[Collected data entries]

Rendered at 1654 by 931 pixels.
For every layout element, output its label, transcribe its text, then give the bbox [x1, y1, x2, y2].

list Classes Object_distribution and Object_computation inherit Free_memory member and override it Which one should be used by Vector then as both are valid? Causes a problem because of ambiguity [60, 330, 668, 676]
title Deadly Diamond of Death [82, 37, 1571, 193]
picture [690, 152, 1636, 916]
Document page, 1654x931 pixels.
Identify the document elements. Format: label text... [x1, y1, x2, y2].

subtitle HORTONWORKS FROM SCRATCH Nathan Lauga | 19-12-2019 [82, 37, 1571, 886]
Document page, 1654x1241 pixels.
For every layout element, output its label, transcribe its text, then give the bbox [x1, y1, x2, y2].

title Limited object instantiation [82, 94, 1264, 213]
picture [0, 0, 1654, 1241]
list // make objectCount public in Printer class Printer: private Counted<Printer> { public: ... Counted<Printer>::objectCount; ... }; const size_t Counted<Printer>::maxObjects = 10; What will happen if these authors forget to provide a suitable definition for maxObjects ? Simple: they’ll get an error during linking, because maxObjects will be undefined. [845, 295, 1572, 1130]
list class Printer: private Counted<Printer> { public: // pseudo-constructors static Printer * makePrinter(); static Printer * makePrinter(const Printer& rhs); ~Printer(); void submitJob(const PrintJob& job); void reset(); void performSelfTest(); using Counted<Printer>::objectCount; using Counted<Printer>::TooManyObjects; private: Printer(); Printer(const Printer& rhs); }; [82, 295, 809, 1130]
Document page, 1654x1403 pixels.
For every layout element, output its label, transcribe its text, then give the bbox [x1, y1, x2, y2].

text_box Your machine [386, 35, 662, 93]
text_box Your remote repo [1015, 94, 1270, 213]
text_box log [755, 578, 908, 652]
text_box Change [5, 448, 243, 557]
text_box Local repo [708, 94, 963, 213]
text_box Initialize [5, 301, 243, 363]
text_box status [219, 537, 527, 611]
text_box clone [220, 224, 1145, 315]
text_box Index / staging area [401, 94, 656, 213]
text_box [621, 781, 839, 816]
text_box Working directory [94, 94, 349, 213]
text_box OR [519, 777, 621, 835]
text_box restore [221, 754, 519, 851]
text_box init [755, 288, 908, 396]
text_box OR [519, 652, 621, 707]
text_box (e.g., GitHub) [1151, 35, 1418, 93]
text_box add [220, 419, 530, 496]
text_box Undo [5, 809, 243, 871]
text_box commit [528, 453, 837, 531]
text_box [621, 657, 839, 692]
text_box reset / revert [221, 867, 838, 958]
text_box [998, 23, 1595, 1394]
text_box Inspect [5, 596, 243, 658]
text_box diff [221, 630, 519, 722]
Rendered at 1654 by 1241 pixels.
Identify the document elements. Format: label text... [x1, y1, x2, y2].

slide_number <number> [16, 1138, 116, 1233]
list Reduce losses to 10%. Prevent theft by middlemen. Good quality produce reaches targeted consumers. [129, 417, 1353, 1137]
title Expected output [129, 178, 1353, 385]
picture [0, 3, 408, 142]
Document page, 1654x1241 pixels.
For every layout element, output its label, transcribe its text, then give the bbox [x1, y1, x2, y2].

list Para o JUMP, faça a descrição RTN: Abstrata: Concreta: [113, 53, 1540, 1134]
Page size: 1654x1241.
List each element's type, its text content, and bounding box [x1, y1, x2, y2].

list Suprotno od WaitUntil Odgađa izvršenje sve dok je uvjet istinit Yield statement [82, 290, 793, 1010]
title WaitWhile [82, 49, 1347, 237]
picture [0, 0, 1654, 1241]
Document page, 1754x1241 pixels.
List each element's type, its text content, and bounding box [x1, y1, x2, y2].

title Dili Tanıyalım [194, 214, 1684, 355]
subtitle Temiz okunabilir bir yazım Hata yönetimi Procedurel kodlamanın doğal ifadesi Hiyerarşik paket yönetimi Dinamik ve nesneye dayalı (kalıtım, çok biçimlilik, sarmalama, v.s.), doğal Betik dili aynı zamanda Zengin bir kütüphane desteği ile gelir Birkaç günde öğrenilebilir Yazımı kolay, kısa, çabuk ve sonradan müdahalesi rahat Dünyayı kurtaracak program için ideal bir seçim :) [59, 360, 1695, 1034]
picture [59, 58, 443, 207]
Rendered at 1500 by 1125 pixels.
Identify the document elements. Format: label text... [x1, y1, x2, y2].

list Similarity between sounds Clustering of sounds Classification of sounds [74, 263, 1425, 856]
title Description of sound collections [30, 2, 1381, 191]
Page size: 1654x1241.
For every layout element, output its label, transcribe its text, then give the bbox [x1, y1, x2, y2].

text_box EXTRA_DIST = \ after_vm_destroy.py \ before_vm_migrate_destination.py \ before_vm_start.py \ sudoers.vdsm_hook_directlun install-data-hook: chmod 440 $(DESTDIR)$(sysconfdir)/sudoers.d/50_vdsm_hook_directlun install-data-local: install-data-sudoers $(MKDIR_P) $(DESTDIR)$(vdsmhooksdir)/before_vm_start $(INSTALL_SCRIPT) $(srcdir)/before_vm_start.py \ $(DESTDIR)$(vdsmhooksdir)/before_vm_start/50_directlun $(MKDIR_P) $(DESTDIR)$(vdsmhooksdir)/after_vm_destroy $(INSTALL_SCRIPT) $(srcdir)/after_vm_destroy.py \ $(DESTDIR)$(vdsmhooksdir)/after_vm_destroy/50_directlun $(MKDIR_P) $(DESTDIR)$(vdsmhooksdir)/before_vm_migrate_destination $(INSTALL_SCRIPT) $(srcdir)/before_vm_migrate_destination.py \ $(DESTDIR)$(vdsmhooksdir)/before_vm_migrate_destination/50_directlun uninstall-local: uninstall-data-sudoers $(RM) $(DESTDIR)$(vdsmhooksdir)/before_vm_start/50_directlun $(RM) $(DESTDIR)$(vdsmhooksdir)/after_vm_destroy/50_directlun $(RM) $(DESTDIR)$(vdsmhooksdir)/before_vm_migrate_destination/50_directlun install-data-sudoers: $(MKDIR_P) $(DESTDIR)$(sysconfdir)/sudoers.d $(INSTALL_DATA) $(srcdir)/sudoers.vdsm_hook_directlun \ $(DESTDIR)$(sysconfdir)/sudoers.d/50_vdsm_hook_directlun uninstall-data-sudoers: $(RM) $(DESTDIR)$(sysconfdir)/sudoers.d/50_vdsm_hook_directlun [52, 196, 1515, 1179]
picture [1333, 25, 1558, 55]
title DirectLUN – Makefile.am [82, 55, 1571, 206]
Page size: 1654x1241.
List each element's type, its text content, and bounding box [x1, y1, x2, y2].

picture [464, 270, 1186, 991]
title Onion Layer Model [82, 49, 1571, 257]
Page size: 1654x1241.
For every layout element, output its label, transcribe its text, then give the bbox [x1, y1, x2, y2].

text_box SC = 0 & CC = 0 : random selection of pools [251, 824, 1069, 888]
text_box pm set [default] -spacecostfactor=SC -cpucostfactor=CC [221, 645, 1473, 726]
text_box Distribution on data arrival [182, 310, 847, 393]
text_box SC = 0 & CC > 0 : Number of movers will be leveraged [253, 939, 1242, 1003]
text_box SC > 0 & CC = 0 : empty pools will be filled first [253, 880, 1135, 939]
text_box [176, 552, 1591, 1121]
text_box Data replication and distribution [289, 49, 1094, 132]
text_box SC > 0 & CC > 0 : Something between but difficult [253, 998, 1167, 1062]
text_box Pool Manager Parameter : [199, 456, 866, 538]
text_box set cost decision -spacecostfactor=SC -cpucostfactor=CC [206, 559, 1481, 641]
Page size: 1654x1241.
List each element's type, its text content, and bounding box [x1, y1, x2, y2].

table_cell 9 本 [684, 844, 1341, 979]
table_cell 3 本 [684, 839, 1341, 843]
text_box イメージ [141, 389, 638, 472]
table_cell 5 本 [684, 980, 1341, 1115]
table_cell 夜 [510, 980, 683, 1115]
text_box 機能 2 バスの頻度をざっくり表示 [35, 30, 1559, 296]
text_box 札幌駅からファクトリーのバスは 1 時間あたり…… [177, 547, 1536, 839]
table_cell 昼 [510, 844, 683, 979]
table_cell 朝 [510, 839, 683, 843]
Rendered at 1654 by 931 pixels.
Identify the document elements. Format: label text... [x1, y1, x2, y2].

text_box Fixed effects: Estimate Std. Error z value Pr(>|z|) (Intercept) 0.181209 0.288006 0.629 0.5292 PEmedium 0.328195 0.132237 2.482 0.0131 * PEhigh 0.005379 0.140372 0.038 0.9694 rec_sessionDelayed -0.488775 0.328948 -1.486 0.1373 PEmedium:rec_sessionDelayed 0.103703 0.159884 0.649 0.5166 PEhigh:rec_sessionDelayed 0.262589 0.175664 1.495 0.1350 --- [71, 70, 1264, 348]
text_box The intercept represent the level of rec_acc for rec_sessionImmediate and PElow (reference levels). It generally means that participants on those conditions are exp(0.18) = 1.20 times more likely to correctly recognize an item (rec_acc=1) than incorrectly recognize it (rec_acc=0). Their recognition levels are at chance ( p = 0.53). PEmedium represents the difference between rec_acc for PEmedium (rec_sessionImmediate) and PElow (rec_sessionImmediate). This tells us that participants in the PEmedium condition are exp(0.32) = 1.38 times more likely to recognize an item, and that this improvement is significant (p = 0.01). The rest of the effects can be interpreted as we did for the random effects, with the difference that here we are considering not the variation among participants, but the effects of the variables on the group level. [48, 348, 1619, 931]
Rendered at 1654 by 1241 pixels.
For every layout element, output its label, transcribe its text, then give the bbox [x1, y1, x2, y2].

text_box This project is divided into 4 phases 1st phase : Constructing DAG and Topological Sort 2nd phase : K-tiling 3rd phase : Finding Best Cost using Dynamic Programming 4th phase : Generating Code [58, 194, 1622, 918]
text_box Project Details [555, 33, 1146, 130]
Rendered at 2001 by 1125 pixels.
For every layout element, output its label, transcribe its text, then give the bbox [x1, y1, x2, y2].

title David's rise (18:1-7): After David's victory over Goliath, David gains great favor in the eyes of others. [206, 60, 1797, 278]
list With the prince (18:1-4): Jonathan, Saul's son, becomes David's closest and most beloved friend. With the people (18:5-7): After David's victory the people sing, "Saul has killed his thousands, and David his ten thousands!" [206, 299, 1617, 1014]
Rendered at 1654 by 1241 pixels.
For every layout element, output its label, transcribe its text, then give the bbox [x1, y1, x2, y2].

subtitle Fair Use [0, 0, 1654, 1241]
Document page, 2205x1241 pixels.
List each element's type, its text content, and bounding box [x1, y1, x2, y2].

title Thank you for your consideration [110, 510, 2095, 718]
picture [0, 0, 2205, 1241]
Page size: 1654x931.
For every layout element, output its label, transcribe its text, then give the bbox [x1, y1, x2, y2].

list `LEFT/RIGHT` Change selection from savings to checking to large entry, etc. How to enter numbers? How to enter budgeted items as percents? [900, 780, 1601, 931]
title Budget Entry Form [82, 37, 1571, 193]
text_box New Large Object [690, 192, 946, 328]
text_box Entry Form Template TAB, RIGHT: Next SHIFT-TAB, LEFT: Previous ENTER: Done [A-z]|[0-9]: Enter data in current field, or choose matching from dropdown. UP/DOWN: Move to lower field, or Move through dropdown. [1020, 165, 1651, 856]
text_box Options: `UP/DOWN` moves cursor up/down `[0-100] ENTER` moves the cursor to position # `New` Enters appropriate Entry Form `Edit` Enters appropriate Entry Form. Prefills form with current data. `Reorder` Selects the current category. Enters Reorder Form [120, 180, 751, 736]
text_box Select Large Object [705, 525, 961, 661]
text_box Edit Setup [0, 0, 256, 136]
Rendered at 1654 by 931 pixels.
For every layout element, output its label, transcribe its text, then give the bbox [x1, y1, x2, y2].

◆ SHORT TASK: Extract the lines from the very first one through the line that contains "subtitle HORTONWORKS FROM", both included, and reproduce them without any change.

◆ TASK ANSWER:
Rendered at 1654 by 931 pixels.
For every layout element, output its label, transcribe its text, then give the bbox [x1, y1, x2, y2].

list Classes Object_distribution and Object_computation inherit Free_memory member and override it Which one should be used by Vector then as both are valid? Causes a problem because of ambiguity [60, 330, 668, 676]
title Deadly Diamond of Death [82, 37, 1571, 193]
picture [690, 152, 1636, 916]
Document page, 1654x931 pixels.
Identify the document elements. Format: label text... [x1, y1, x2, y2].

subtitle HORTONWORKS FROM SCRATCH Nathan Lauga | 19-12-2019 [82, 37, 1571, 886]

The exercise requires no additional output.